Deze factsheet gaat achtereenvolgens in op de kenmerken van een rijsimulator en de theoretische voor- en nadelen van simulatoren in de rijopleiding, de minimale eisen die aan een rijsimulator gesteld zouden moeten worden, de wijze waarop op dit moment in Nederland simulatoren in de rijopleiding gebruikt worden en tot slot de beschikbare kennis over de veiligheidseffecten.

Waaruit bestaat een rijsimulator?

Rijsimulatoren zijn er in vele soorten en maten. Aan het ene eind van het spectrum zijn er de

zogeheten 'high-end'-simulatoren die bestaan uit een complete auto, gemonteerd op een bewegings-platform dat in alle richtingen kan bewegen, en vanwaaruit de bestuurder 360° om zich heen beeld ziet. Het bewegingsplatform zorgt ervoor dat bewegingen als optrekken, remmen en het nemen van scherpe bochten zo natuurlijk mogelijk worden nagebootst. Deze high-endsimulatoren zijn door deze geavanceerde bewegingsplatformen zo omvangrijk dat ze alleen in een grote hal geplaatst kunnen worden. Zelfs bij deze zeer kostbare simulatoren – waarvan er maar een paar op de wereld zijn – is de nabootsing van de werkelijkheid nog incompleet. Aan het andere eind van het spectrum zijn er de rijsimulatoren die bestaan uit één pc, één beeldscherm en een stuurwiel dat ook gebruikt wordt bij computerspelletjes.
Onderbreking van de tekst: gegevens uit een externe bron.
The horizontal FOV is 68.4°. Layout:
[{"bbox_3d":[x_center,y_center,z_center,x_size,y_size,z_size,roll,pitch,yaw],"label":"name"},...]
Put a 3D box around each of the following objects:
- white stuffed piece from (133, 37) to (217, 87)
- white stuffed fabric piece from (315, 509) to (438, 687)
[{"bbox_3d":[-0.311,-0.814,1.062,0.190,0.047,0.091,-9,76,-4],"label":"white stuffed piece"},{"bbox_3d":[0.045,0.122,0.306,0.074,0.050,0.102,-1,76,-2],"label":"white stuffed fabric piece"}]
Rijsimulatoren met een bewegingsplatform worden meestal gebruikt voor onderzoeksdoeleinden. Simulatoren die gebruikt worden in de rijopleiding hebben geen bewegingsplatform, vanwege de hoge kosten. Een aantal onderdelen hebben alle rijsimulatoren gemeen, of ze nu gebruikt worden voor onderzoek of voor training. Wel kunnen die onderdelen erg in kwaliteit verschillen. De

(2)

− Mock-up. Dit is de nagebootste bestuurderspositie. Deze kan variëren van een kantoorstoel en een stuur voor computerspelletjes, tot aan een volledige auto, waarin de bestuurder bij het sturen en het bedienen van de pedalen en versnellingspook ongeveer dezelfde tegenkrachten ervaart als in een echte auto.
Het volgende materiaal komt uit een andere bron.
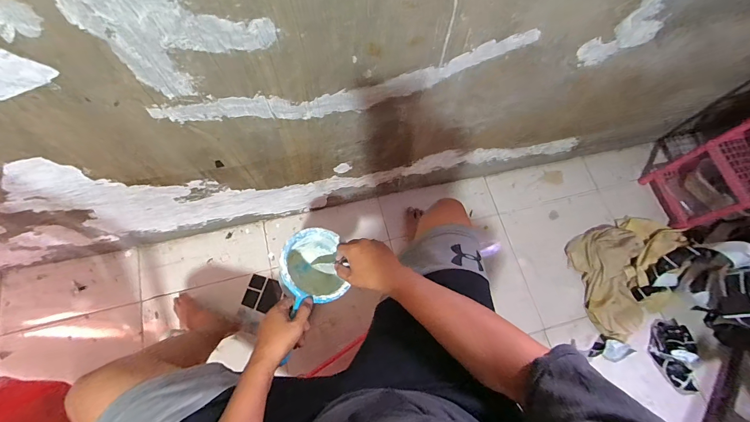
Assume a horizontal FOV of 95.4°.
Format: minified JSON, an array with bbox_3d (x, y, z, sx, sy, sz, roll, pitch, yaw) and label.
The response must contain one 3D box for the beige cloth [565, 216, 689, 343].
[{"bbox_3d":[0.852,0.191,1.119,0.397,0.078,0.332,-19,72,-9],"label":"beige cloth"}]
− Voertuigmodel. Dit is het softwareprogramma dat de manoeuvres van het eigen voertuig simuleert. Als men bijvoorbeeld met een bepaalde kracht het rempedaal intrapt, dan behoort het effect daarvan zowel op het buitenbeeld (vertraging van de verandering in beelden) als op de snelheids-meter (teruglopen van de aangegeven snelheid) zichtbaar te worden. Ook hoort men bij goede rijsimulatoren dat het motorgeluid verandert. Wanneer een simulator over een bewegingsplatform beschikt, zorgt het voertuigmodel er ook voor dat veranderingen in richting en snelheid van het simulatorvoertuig gevoeld worden.
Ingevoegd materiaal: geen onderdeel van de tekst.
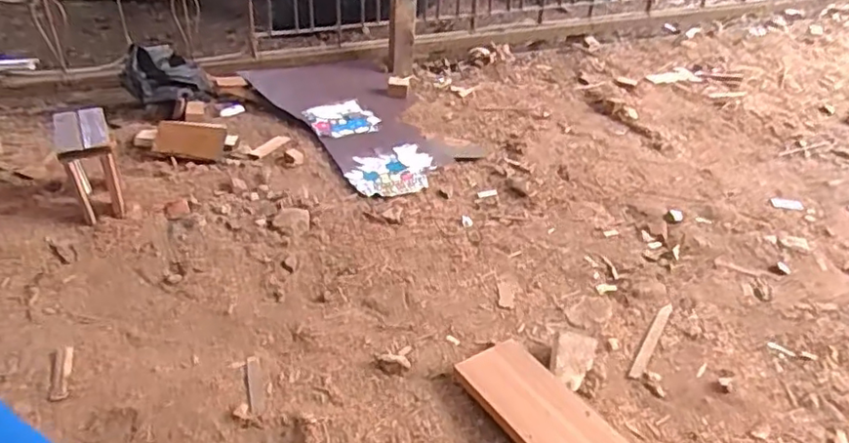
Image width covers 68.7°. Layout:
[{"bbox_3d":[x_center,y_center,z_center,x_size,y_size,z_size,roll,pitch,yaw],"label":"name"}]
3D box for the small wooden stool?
[{"bbox_3d":[-0.620,-0.108,1.153,0.081,0.150,0.174,-14,38,-26],"label":"small wooden stool"}]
− Verkeersmodel. Dit is de software die het gedrag van het overige verkeer simuleert. Het is zaak dat de andere verkeersdeelnemers op het simulatorscherm zich zo natuurlijk mogelijk voortbewegen, zich aan de verkeersregels houden (of men moet voor trainingsdoeleinden juist willen dat ze zich niet aan de regels houden) en dat ze zich op een voorspelbare manier tegenover elkaar en de simulatorauto gedragen. Wanneer de bestuurder in de simulatorauto iets onverwachts doet, dan hoort het overige verkeer daarop te reageren en niet net te doen alsof er niets aan de hand is. Verder is het voor lesdoeleinden ook van belang dat de simulatorinstructeur kan ingrijpen in het verkeersmodel. Als men leerlingen bijvoorbeeld wil trainen in het verlenen van voorrang bij een gelijkvloers kruispunt, dan moet er op het moment dat de leerling dat kruispunt nadert ook verkeer vanuit de andere straat aankomen. Sommige simulatoren bieden wel de mogelijkheid om in te grijpen in het verkeersmodel en andere simulatoren kennen alleen zogeheten gerandomiseerd verkeer dat niet op maat bijgestuurd kan worden. De mogelijkheden, uitgebreidheid en de kwaliteit van verkeersmodellen voor simulatoren lopen dus sterk uiteen.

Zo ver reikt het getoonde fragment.